§ **GOAL OF THE EXERCISE**:
Reproduce the text of every entry below word for word, line by line, and leave the pictures out of your answer.

§ **DATA RECORDS**:
== Segment start ==
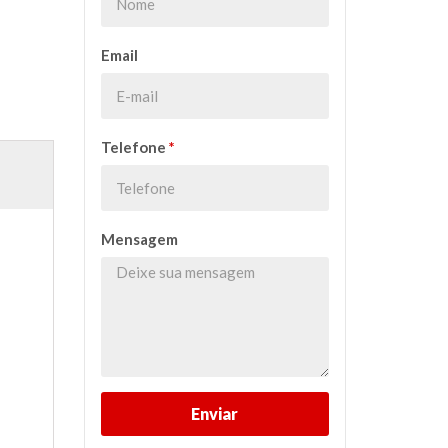
Email
Telefone
*
Mensagem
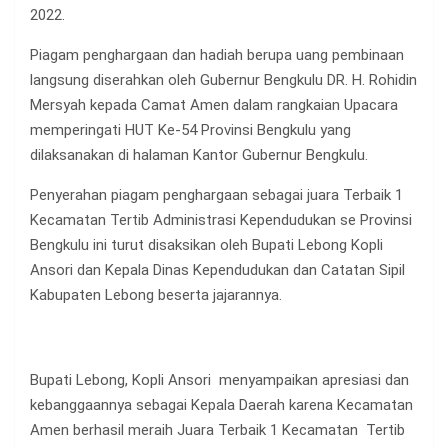
2022.
Piagam penghargaan dan hadiah berupa uang pembinaan
langsung diserahkan oleh Gubernur Bengkulu DR. H. Rohidin
Mersyah kepada Camat Amen dalam rangkaian Upacara
memperingati HUT Ke-54 Provinsi Bengkulu yang
dilaksanakan di halaman Kantor Gubernur Bengkulu.
Penyerahan piagam penghargaan sebagai juara Terbaik 1
Kecamatan Tertib Administrasi Kependudukan se Provinsi
Bengkulu ini turut disaksikan oleh Bupati Lebong Kopli
Ansori dan Kepala Dinas Kependudukan dan Catatan Sipil
Kabupaten Lebong beserta jajarannya.
Bupati Lebong, Kopli Ansori menyampaikan apresiasi dan
kebanggaannya sebagai Kepala Daerah karena Kecamatan
Amen berhasil meraih Juara Terbaik 1 Kecamatan Tertib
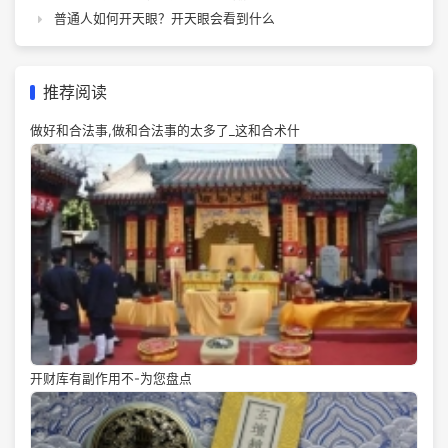
普通人如何开天眼？开天眼会看到什么
推荐阅读
做好和合法事,做和合法事的太多了_这和合术什
开财库有副作用不-为您盘点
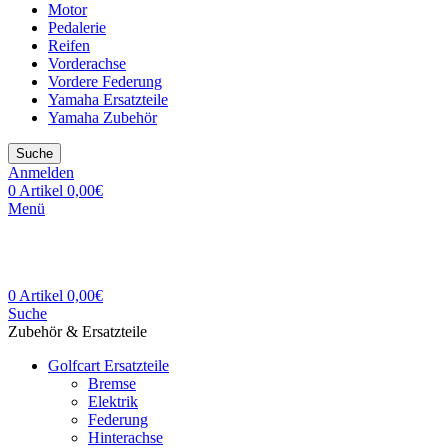
Motor
Pedalerie
Reifen
Vorderachse
Vordere Federung
Yamaha Ersatzteile
Yamaha Zubehör
Suche
Anmelden
0
Artikel
0,00
€
Menü
0
Artikel
0,00
€
Suche
Zubehör & Ersatzteile
Golfcart Ersatzteile
Bremse
Elektrik
Federung
Hinterachse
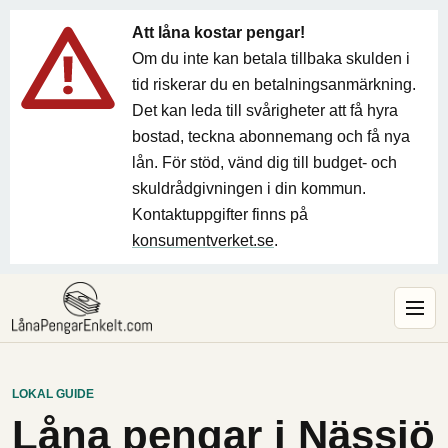
Att låna kostar pengar!
Om du inte kan betala tillbaka skulden i
tid riskerar du en betalningsanmärkning.
Det kan leda till svårigheter att få hyra
bostad, teckna abonnemang och få nya
lån. För stöd, vänd dig till budget- och
skuldrådgivningen i din kommun.
Kontaktuppgifter finns på
konsumentverket.se
.
LOKAL GUIDE
Låna pengar i Nässjö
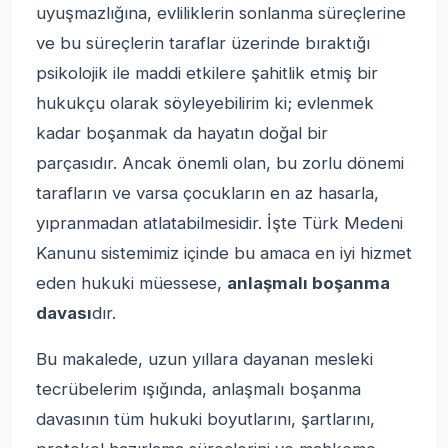
uyuşmazlığına, evliliklerin sonlanma süreçlerine
ve bu süreçlerin taraflar üzerinde bıraktığı
psikolojik ile maddi etkilere şahitlik etmiş bir
hukukçu olarak söyleyebilirim ki; evlenmek
kadar boşanmak da hayatın doğal bir
parçasıdır. Ancak önemli olan, bu zorlu dönemi
tarafların ve varsa çocukların en az hasarla,
yıpranmadan atlatabilmesidir. İşte Türk Medeni
Kanunu sistemimiz içinde bu amaca en iyi hizmet
eden hukuki müessese,
anlaşmalı boşanma
davası
dır.
Bu makalede, uzun yıllara dayanan mesleki
tecrübelerim ışığında, anlaşmalı boşanma
davasının tüm hukuki boyutlarını, şartlarını,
== Segment end ==
§ **TASK ANSWER**:
Email
Telefone
*
Mensagem
2022.
Piagam penghargaan dan hadiah berupa uang pembinaan
langsung diserahkan oleh Gubernur Bengkulu DR. H. Rohidin
Mersyah kepada Camat Amen dalam rangkaian Upacara
memperingati HUT Ke-54 Provinsi Bengkulu yang
dilaksanakan di halaman Kantor Gubernur Bengkulu.
Penyerahan piagam penghargaan sebagai juara Terbaik 1
Kecamatan Tertib Administrasi Kependudukan se Provinsi
Bengkulu ini turut disaksikan oleh Bupati Lebong Kopli
Ansori dan Kepala Dinas Kependudukan dan Catatan Sipil
Kabupaten Lebong beserta jajarannya.
Bupati Lebong, Kopli Ansori menyampaikan apresiasi dan
kebanggaannya sebagai Kepala Daerah karena Kecamatan
Amen berhasil meraih Juara Terbaik 1 Kecamatan Tertib
普通人如何开天眼？开天眼会看到什么
推荐阅读
做好和合法事,做和合法事的太多了_这和合术什
开财库有副作用不-为您盘点
Motor
Pedalerie
Reifen
Vorderachse
Vordere Federung
Yamaha Ersatzteile
Yamaha Zubehör
Suche
Anmelden
0
Artikel
0,00
€
Menü
0
Artikel
0,00
€
Suche
Zubehör & Ersatzteile
Golfcart Ersatzteile
Bremse
Elektrik
Federung
Hinterachse
Att låna kostar pengar!
Om du inte kan betala tillbaka skulden i
tid riskerar du en betalningsanmärkning.
Det kan leda till svårigheter att få hyra
bostad, teckna abonnemang och få nya
lån. För stöd, vänd dig till budget- och
skuldrådgivningen i din kommun.
Kontaktuppgifter finns på
konsumentverket.se
.
LOKAL GUIDE
Låna pengar i Nässjö
uyuşmazlığına, evliliklerin sonlanma süreçlerine
ve bu süreçlerin taraflar üzerinde bıraktığı
psikolojik ile maddi etkilere şahitlik etmiş bir
hukukçu olarak söyleyebilirim ki; evlenmek
kadar boşanmak da hayatın doğal bir
parçasıdır. Ancak önemli olan, bu zorlu dönemi
tarafların ve varsa çocukların en az hasarla,
yıpranmadan atlatabilmesidir. İşte Türk Medeni
Kanunu sistemimiz içinde bu amaca en iyi hizmet
eden hukuki müessese,
anlaşmalı boşanma
davası
dır.
Bu makalede, uzun yıllara dayanan mesleki
tecrübelerim ışığında, anlaşmalı boşanma
davasının tüm hukuki boyutlarını, şartlarını,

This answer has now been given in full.